> [EXERCISE] From the data, return each line holding the word "místo".

Records drawn from a dataset:
━━━

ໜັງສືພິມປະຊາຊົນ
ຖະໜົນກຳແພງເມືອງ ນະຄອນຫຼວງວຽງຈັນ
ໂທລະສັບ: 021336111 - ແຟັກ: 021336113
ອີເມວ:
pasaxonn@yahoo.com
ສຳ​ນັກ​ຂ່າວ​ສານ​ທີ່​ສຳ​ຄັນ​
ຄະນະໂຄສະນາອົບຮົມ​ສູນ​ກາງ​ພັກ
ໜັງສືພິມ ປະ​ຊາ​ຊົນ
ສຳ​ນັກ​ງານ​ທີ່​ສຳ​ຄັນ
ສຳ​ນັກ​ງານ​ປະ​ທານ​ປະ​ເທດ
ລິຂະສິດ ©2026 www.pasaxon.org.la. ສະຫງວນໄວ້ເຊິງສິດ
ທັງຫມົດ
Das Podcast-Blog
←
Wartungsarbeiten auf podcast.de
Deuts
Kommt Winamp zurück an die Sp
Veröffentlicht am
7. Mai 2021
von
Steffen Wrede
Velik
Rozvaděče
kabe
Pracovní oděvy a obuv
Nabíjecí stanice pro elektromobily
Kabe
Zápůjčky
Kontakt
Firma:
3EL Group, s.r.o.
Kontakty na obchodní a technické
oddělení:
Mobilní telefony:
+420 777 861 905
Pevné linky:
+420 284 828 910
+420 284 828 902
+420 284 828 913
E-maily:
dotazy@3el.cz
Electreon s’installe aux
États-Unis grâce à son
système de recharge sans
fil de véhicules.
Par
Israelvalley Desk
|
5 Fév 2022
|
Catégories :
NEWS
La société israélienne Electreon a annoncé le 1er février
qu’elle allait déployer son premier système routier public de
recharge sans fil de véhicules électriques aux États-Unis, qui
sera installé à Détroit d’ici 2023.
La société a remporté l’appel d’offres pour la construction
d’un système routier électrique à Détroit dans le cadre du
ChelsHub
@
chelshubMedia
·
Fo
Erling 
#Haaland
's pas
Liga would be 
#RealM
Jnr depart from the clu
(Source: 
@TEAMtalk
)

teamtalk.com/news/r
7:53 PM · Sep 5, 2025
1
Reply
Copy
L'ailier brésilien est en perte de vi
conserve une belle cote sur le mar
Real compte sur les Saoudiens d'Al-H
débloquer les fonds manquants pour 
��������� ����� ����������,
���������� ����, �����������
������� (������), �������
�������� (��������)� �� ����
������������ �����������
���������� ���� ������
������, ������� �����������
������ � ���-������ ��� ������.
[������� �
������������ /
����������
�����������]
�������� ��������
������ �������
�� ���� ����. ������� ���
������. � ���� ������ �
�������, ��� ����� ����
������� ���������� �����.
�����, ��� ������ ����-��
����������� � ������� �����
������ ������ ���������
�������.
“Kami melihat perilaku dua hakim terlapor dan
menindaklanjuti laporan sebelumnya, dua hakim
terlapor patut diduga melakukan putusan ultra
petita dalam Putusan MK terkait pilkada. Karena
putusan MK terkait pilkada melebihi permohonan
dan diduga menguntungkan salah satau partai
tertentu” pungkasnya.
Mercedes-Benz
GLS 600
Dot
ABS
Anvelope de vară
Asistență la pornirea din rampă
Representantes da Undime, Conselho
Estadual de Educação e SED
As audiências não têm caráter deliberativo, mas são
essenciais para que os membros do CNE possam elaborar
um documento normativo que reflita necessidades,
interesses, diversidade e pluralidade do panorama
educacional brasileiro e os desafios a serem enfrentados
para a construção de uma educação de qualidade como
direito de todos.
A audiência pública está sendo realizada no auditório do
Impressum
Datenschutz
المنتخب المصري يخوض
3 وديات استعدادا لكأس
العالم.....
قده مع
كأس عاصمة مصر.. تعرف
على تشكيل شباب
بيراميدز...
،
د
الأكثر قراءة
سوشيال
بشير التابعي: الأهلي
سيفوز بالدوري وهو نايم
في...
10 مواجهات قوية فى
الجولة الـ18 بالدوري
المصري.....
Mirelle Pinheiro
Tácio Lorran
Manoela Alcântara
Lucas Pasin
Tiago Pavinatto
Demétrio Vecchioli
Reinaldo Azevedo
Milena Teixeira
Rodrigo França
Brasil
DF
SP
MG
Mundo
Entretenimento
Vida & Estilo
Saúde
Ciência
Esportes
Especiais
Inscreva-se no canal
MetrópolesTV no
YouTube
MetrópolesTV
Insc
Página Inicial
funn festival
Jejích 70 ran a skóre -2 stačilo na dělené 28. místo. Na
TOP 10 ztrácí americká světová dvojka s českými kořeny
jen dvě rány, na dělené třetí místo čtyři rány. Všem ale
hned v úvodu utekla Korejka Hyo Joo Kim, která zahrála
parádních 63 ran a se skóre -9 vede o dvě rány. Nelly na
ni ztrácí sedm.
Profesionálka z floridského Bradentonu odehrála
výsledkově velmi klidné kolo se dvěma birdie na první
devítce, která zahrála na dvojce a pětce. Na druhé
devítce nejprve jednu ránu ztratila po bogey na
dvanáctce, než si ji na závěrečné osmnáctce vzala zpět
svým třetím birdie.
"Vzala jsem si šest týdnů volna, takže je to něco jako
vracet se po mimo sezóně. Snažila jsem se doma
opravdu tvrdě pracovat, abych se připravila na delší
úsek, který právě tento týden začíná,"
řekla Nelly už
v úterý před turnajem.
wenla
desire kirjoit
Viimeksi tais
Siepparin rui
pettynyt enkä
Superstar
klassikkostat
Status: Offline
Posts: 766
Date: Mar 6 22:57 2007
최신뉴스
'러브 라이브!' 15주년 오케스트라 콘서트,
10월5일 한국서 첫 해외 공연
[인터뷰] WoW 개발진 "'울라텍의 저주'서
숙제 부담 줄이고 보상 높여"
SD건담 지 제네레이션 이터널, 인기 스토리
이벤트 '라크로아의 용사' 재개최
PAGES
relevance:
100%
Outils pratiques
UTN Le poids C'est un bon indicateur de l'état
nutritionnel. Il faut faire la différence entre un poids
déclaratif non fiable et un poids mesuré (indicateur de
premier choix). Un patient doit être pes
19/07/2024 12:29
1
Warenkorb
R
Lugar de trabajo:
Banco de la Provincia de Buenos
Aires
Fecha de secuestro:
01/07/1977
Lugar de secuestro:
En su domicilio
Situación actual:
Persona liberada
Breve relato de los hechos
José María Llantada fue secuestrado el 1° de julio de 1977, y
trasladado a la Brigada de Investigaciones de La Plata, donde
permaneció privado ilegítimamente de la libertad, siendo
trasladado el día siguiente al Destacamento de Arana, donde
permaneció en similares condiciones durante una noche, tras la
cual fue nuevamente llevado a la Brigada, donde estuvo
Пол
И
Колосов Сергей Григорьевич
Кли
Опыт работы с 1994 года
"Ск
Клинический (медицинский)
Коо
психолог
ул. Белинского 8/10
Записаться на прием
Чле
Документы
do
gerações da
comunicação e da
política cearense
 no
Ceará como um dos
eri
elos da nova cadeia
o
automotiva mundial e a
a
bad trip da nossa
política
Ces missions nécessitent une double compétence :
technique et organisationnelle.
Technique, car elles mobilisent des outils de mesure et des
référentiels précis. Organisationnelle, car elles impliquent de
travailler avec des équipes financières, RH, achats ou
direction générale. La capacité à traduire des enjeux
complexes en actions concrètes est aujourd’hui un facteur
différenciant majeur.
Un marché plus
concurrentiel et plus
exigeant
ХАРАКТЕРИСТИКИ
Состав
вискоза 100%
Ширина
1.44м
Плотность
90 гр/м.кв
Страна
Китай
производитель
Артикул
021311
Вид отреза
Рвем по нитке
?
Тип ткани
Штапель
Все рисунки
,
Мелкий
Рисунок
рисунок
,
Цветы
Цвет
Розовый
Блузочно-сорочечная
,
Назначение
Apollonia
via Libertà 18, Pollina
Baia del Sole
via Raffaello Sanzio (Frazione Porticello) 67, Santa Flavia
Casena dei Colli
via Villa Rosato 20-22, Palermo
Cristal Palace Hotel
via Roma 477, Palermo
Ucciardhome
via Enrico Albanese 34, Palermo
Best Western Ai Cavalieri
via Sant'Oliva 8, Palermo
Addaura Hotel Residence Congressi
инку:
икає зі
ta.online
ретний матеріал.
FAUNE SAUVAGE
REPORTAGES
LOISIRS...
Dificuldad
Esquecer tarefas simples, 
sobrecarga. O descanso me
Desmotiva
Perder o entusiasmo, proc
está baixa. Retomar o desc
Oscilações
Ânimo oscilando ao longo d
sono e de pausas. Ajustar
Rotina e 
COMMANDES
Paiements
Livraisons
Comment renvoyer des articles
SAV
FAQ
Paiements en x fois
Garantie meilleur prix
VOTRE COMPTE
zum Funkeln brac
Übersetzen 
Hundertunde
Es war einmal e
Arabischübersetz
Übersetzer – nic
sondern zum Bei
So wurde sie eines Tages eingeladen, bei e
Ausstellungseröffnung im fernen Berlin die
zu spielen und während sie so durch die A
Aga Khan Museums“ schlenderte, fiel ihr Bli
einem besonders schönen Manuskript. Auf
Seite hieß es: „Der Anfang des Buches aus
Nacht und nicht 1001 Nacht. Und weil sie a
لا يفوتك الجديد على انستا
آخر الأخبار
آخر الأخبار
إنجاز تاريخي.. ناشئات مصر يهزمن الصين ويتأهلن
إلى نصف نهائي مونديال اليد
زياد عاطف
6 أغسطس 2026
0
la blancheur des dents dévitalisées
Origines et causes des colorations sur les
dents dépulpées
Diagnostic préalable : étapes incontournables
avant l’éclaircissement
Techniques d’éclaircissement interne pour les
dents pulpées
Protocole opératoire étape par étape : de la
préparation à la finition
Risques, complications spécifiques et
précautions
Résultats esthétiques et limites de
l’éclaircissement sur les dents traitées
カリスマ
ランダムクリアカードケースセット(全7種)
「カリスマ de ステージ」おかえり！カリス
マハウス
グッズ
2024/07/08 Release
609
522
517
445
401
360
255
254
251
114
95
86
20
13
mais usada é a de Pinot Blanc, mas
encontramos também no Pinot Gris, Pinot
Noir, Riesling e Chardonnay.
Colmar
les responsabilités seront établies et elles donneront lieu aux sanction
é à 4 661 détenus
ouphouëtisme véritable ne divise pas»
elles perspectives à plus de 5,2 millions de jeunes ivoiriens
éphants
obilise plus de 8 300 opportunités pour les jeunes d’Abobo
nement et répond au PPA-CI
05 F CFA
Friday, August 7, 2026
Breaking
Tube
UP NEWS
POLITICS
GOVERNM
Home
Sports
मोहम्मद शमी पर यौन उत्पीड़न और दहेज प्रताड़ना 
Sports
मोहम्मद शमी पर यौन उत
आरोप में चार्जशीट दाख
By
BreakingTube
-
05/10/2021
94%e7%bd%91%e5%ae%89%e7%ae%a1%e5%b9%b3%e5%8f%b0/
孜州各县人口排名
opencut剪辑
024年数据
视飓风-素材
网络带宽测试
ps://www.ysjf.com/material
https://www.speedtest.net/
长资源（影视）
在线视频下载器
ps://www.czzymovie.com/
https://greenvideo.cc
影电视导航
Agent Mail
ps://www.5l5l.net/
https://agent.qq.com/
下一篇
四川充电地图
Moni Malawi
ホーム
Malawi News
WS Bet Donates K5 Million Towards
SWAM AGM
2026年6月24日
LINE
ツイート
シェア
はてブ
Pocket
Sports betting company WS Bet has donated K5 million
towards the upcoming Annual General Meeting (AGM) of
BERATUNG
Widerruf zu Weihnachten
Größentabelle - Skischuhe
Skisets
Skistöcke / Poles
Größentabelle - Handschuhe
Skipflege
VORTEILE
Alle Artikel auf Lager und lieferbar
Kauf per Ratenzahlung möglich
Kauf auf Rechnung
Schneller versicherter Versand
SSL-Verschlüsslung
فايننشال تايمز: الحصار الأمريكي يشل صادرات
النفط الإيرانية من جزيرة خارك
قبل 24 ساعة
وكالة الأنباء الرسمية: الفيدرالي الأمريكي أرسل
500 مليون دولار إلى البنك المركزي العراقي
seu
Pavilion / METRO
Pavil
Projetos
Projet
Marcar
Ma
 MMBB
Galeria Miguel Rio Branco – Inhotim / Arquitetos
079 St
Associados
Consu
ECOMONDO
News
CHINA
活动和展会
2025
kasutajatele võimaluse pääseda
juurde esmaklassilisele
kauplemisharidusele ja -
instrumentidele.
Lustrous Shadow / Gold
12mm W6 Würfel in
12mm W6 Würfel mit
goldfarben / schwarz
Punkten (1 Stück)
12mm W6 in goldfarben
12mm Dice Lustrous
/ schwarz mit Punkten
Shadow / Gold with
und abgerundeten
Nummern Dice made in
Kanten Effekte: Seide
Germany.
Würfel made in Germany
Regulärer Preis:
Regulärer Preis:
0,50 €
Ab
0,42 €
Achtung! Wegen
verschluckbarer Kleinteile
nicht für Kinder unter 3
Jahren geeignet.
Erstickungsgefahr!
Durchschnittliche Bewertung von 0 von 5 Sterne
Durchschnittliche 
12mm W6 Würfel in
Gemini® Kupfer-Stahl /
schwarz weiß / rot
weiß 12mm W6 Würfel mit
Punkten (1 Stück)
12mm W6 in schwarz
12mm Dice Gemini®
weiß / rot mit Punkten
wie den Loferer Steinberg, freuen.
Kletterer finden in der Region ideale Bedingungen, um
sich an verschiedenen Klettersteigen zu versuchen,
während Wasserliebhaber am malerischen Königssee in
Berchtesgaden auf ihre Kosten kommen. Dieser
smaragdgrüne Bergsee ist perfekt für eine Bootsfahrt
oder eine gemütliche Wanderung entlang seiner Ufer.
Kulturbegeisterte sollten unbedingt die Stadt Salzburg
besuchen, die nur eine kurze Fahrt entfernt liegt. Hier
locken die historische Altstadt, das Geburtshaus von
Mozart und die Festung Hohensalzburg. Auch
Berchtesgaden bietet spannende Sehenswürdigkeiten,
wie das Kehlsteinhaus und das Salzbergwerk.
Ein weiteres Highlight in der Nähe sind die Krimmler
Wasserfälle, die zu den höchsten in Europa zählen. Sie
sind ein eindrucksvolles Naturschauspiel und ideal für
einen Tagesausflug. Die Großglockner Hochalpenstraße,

━━━

> [WRITTEN ANSWER]
Jejích 70 ran a skóre -2 stačilo na dělené 28. místo. Na
jen dvě rány, na dělené třetí místo čtyři rány. Všem ale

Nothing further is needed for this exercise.